Sin haber sido alumno de los Becher, Aitor Ortiz podría ser calificado como tal a la vista de sus trabajos, centrados desde sus primeros momentos profesionales, casi obsesivamente, en la arquitectura; sobre todo en sus estructuras, esas que cuando el edificio queda concluido se subsumen bajo capas de paredes y ornato que buscan embellecer lo que para él ya es hermoso por sí mismo.
La fuerza del hormigón armado, su textura levemente rugosa, la repetición tendente a lo infinito de los pilares verticales y forjados horizontales, y el gris que lo caracteriza poseen la poesía necesaria para extraer de todo ello un mundo de imágenes que podrían ilustrar un relato cuya trama se desarrollara en una ciudad a medio camino entre la ciencia ficción y Jorge Luis Borges o Italo Calvino.
La construcción de edificios, puertos o infraestructuras de todo tipo es un proceso que se desarrolla a una cierta velocidad y que va ocultando aquello que va realizando hasta llegar al punto de acabado final. Ortiz aprovecha los momentos transitorios de diversos estados de obra, que desaparecen o se transforman en cuanto el siguiente estado de obra se ha alcanzado, para atrapar una belleza efímera e incomprensible pero real.

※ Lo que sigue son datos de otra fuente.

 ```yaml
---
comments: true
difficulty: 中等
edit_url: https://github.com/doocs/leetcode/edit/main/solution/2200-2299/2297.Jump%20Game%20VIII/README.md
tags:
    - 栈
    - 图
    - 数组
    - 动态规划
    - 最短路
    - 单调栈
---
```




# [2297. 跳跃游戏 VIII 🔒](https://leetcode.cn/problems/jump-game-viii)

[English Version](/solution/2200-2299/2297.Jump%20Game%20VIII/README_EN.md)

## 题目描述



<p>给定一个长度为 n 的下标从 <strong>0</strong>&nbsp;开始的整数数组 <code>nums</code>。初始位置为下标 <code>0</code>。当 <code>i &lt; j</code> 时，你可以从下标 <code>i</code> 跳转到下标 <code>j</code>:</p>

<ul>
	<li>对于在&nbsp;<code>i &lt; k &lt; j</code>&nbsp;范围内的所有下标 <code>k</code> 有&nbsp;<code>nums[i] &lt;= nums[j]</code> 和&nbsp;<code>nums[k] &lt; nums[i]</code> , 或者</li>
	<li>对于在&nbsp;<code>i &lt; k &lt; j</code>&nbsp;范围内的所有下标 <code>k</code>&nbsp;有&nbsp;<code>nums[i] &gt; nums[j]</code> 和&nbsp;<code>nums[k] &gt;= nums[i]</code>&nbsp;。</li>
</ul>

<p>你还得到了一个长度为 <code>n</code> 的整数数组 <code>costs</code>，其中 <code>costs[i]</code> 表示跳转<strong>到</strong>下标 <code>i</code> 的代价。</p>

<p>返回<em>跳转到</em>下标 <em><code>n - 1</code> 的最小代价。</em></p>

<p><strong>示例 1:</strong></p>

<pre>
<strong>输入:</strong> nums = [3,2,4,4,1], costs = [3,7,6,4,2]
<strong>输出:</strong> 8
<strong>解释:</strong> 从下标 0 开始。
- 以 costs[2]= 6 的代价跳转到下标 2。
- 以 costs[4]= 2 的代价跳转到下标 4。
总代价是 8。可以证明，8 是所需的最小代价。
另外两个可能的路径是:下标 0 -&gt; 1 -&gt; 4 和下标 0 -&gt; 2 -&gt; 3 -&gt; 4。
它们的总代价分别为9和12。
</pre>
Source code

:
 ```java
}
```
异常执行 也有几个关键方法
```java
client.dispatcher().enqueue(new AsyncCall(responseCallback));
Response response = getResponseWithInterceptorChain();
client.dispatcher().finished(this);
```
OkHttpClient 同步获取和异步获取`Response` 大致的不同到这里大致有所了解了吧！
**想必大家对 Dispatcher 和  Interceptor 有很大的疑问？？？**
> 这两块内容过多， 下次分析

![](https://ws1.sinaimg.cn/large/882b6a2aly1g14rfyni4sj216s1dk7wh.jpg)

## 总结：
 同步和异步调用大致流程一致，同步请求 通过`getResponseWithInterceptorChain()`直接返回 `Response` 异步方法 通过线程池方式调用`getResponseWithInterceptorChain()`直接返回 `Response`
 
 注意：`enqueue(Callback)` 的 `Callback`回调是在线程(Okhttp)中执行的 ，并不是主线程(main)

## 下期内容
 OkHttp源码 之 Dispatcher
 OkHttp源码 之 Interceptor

La piel ha sido, por el contrario, lo que ha interesado al fotógrafo en esta imagen. El contraste entre dos pieles translúcidas: la de la Torre Iberdrola y la de la Biblioteca de la Universidad de Deusto. El orden y la regularidad acristalada de sus fachadas conviven con las leves curvaturas de ambas hasta hacerlas converger en un punto en el que se funden.